Ohlsson, J., Leong, J., Elander, P., Ballhaus, F., Holla, S., Dauphinee, A., et al. (2024). SPIRO: the automated Petri plate imaging platform designed by biologists, for biologists. The Plant Journal, 118(2), 584-600. doi:10.1111/tpj.16587.


Zitierlink: https://hdl.handle.net/21.11116/0000-000D-E60D-2
Zusammenfassung
Phenotyping of model organisms grown on Petri plates is often carried out manually, despite the procedures being time-consuming and laborious. The main reason for this is the limited availability of automated phenotyping facilities, whereas constructing a custom automated solution can be a daunting task for biologists. Here, we describe SPIRO, the Smart Plate Imaging Robot, an automated platform that acquires time-lapse photographs of up to four vertically oriented Petri plates in a single experiment, corresponding to 192 seedlings for a typical root growth assay and up to 2500 seeds for a germination assay. SPIRO is catered specifically to biologists' needs, requiring no engineering or programming expertise for assembly and operation. Its small footprint is optimized for standard incubators, the inbuilt green LED enables imaging under dark conditions, and remote control provides access to the data without interfering with sample growth.
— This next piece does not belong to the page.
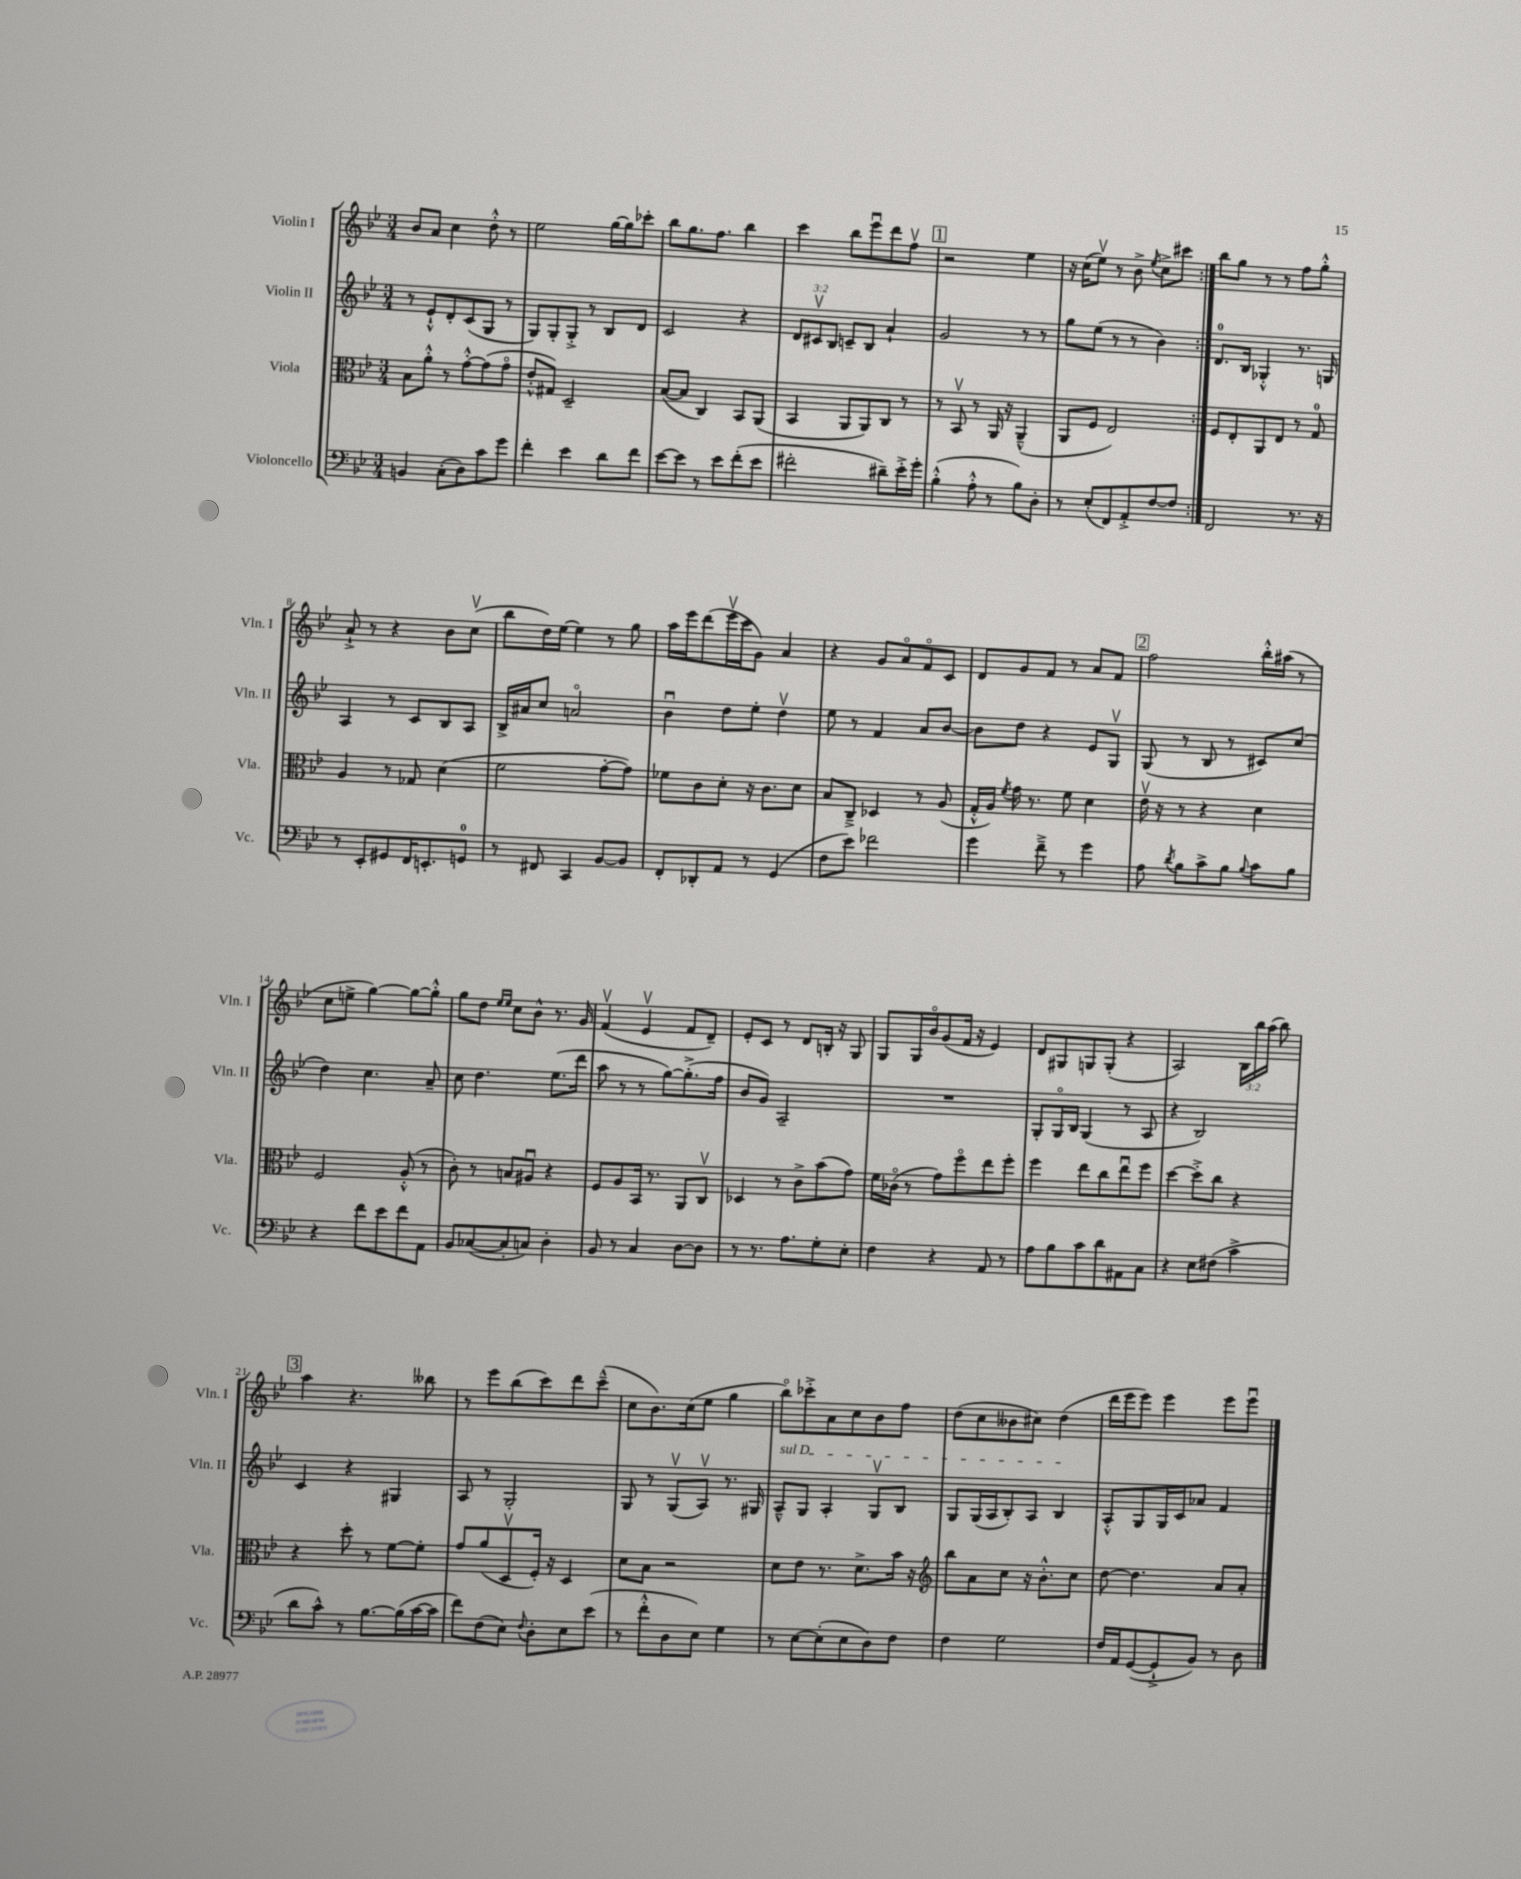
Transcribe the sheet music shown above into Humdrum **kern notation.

SPIRO's excellent image quality is suitable for automated image processing, which we demonstrate on the example of seed germination and root growth assays. Furthermore, the robot can be easily customized for specific uses, as all information about SPIRO is released under open-source licenses. Importantly, uninterrupted imaging allows considerably more precise assessment of seed germination parameters and root growth rates compared with manual assays. Moreover, SPIRO enables previously technically challenging assays such as phenotyping in the dark. We illustrate the benefits of SPIRO in proof-of-concept experiments which yielded a novel insight on the interplay between autophagy, nitrogen sensing, and photoblastic response.